Provided text
Merging these character boxes into words is a two-step, sequential process. The first step is to apply the Hough Transform, which assumes the text is distributed across parallel lines. The second step uses Text Flow, which instead traces text that may follow a curve by finding the shortest path through a graph of detected text boxes. This ensures that text with a variety of distributions, be they straight, curved or mixed, can be identified and processed.

Because the images captured by Lens in Google Go may include sources such as signage, handwriting or documents, a slew of additional challenges can arise. For example, the text can be obscured, scripts can be uniquely stylized, and images can be blurry. All of these issues can cause the OCR engine to misunderstand various characters within each word. To correct mistakes and improve word accuracy, Lens in Google Go uses the context of surrounding words to make corrections. It also utilizes the Knowledge Graph to provide contextual clues, such as whether a word is likely a proper noun and should not be spell-corrected.

All of these steps, from script detection and direction identification to text recognition, are performed by separable convolutional neural networks (CNNs) with an additional quantized long short-term memory (LSTM) network. And the models are trained on data from a variety of sources, ranging from ReCaptcha to scanned images from Google Books.
Left: Image with bounding box around recognized text. The raw OCR output from this image reads, “Cise is beauti640”. Right: By applying Knowledge Graph in addition to context from nearby words, Lens in Google Go recognizes the words, “life is beautiful”.
Understanding Structure
Once the individual words have been recognized, Lens must determine how to fit them together. The text that people come across in the real world is laid out in many different ways. A newspaper, for example, is laid out into columns, with headlines, article text, and advertisements. Meanwhile, a bus schedule, has one column for destinations and another with times. While understanding text structure comes very naturally to people, computers need to be taught how to comprehend it. Lens uses CNNs to detect coherent text blocks like columns, or text in a consistent style or color. And then, within each block, it uses signals like text-alignment, language, and the geometric relationship of the paragraphs to determine their final reading order.

Data excerpts
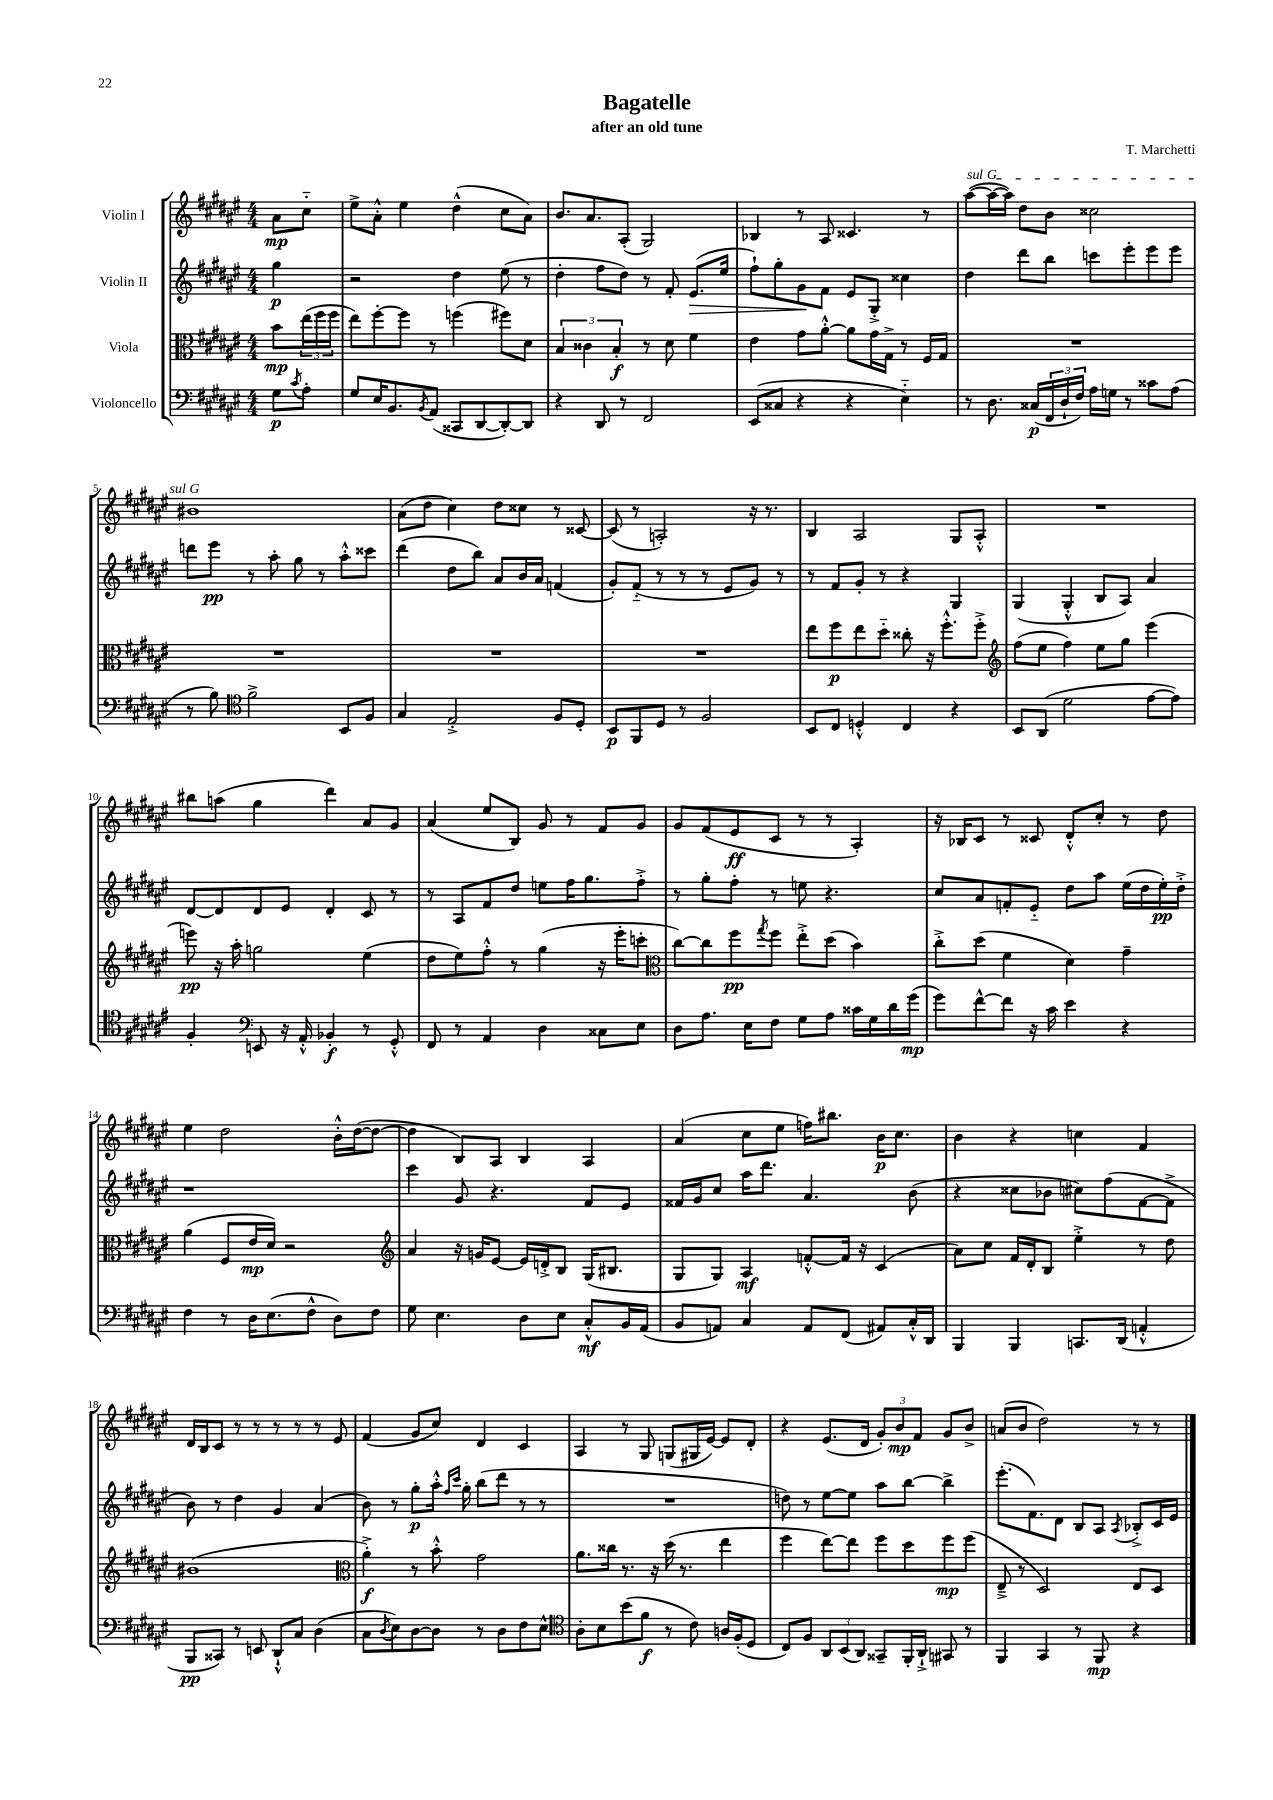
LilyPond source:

==

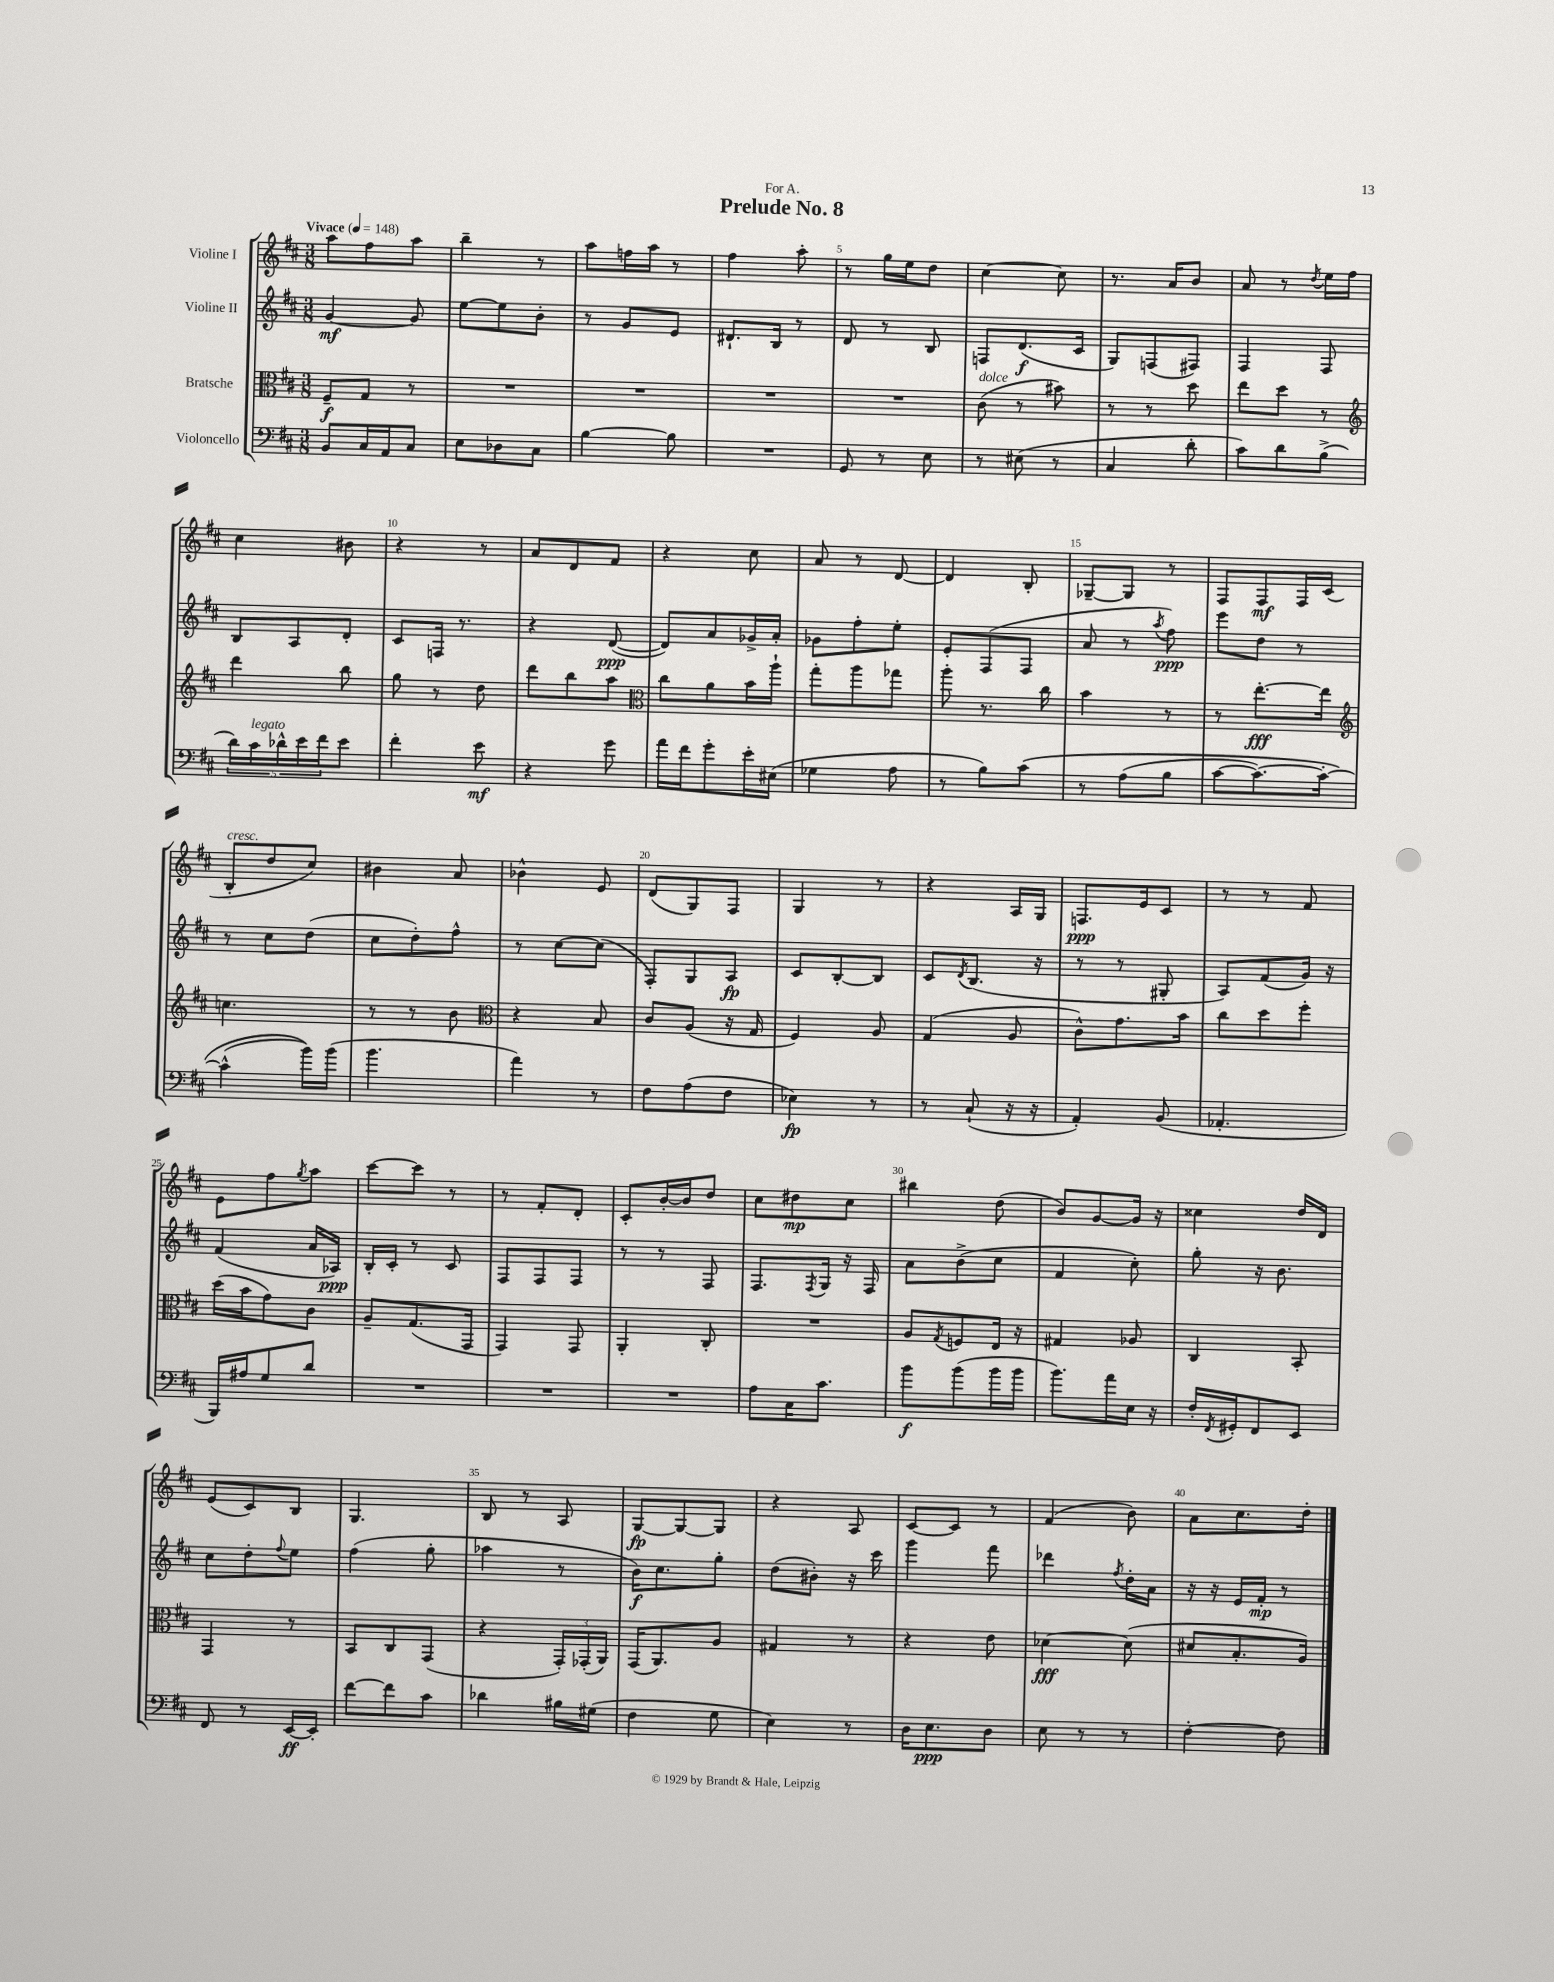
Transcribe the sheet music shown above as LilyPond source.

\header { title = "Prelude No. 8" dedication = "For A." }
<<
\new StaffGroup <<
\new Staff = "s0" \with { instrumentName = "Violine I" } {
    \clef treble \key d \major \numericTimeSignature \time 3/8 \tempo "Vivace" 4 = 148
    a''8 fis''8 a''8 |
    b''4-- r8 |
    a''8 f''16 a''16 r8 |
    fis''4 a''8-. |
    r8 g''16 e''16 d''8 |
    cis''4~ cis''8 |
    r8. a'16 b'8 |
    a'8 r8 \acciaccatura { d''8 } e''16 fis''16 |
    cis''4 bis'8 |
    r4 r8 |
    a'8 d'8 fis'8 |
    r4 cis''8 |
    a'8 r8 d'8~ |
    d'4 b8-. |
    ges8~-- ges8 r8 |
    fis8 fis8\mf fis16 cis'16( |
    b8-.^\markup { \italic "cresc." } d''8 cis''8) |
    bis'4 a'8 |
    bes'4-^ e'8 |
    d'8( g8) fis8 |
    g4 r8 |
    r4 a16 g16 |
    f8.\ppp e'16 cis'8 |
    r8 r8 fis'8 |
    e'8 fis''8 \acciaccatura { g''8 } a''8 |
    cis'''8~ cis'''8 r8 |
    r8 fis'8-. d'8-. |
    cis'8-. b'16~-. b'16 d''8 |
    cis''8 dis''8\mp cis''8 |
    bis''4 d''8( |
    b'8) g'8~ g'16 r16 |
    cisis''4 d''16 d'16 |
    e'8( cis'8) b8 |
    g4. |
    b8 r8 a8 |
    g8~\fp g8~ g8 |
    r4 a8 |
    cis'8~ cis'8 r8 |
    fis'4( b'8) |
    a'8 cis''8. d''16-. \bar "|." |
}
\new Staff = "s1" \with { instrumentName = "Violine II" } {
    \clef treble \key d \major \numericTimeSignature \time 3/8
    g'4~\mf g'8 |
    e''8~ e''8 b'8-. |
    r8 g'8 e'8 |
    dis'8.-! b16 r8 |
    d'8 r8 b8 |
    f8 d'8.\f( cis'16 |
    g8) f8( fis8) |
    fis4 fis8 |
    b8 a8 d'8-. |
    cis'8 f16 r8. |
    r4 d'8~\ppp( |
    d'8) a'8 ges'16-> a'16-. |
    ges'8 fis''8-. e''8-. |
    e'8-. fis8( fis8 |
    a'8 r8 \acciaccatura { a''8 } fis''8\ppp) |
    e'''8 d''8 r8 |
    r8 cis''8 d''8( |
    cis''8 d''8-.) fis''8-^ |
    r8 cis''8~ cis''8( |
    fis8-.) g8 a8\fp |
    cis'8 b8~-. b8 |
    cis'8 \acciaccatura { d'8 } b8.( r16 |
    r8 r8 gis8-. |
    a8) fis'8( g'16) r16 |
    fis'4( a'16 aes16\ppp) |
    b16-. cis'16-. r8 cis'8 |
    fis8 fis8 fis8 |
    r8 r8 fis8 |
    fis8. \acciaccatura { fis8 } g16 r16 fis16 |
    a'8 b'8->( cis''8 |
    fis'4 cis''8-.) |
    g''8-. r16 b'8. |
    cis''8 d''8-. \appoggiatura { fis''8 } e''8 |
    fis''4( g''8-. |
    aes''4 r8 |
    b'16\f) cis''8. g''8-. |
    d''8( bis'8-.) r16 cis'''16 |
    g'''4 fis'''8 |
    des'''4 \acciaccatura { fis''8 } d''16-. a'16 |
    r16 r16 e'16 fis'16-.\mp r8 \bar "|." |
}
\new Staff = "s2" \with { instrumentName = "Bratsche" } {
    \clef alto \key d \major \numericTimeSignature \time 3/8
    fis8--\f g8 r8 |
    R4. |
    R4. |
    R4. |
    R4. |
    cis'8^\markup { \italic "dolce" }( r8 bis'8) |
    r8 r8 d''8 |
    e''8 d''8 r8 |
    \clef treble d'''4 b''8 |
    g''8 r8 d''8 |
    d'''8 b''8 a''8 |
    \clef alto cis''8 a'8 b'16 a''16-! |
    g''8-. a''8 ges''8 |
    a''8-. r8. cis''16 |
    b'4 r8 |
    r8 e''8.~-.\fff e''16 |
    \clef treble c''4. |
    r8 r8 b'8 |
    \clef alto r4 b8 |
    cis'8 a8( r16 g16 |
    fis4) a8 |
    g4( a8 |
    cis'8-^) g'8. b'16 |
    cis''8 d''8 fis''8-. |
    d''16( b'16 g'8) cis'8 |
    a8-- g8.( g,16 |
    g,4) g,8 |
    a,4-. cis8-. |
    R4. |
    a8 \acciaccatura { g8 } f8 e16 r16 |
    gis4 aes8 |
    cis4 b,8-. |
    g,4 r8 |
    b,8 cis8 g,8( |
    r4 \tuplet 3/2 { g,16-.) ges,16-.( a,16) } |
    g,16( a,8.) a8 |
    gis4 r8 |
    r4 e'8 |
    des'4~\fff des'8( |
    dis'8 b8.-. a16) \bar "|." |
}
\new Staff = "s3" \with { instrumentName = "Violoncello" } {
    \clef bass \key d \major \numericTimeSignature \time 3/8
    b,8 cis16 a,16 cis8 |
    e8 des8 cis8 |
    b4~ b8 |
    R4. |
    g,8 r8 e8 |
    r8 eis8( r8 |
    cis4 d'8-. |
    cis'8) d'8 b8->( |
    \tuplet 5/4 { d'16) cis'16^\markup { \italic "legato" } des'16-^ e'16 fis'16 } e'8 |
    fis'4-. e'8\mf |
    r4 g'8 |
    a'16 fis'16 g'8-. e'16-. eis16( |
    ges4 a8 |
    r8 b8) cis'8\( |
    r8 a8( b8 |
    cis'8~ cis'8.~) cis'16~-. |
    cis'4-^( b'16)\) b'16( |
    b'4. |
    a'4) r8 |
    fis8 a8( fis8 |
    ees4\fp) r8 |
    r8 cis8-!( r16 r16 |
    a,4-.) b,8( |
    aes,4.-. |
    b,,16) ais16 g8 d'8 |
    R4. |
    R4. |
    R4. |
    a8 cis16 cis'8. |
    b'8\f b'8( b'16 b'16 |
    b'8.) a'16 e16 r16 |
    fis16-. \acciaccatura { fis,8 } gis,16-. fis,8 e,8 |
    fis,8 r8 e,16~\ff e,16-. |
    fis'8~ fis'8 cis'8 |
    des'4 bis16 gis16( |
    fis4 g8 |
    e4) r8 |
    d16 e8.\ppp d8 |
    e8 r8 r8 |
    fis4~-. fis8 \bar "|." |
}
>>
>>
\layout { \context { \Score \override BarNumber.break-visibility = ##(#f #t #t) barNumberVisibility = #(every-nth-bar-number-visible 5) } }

...

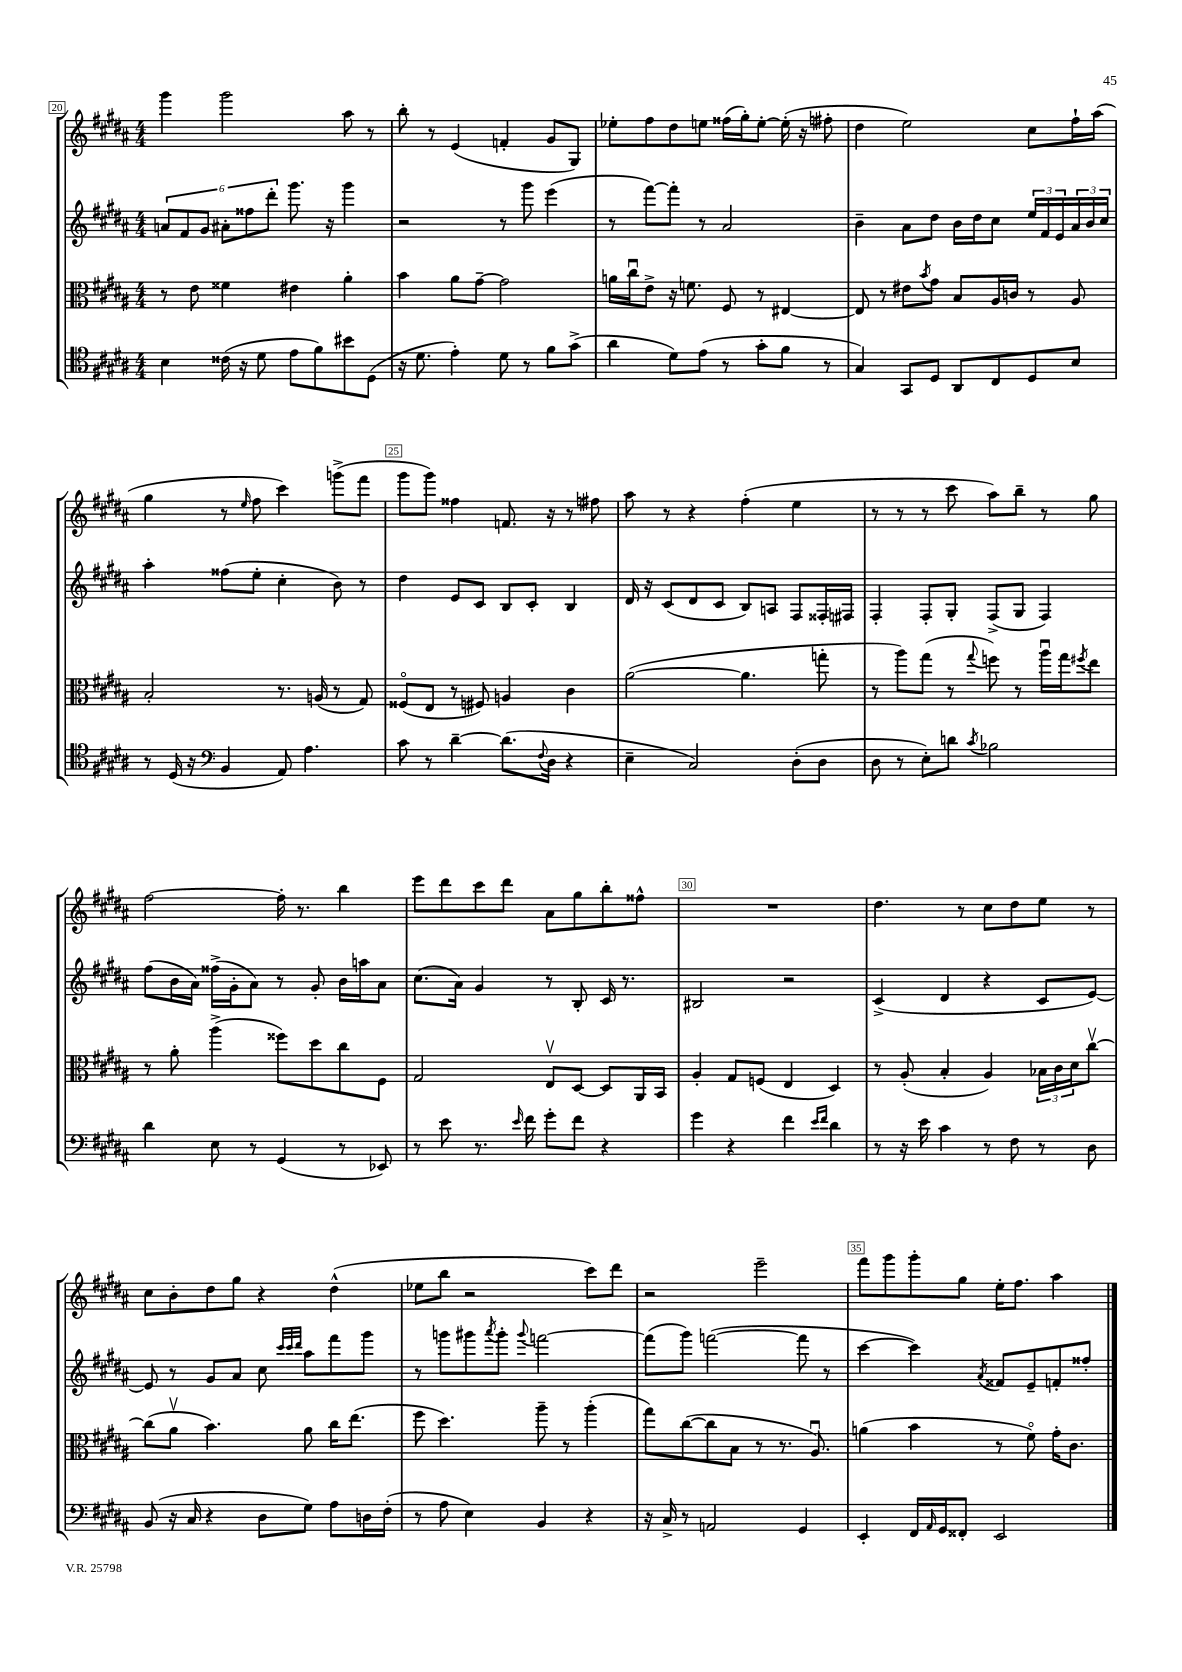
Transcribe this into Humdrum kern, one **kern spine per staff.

Exercise task
Answer these questions from the text on Lens in Google Go:
(a) What is applied as the first step in merging character boxes into words?
(b) What does Lens in Google Go use to provide contextual clues, such as whether a word is likely a proper noun?
(c) What does Lens use to detect coherent text blocks like columns?
The material is not needed for this exercise.

Exercise answer
(a) The Hough Transform.
(b) The Knowledge Graph.
(c) CNNs.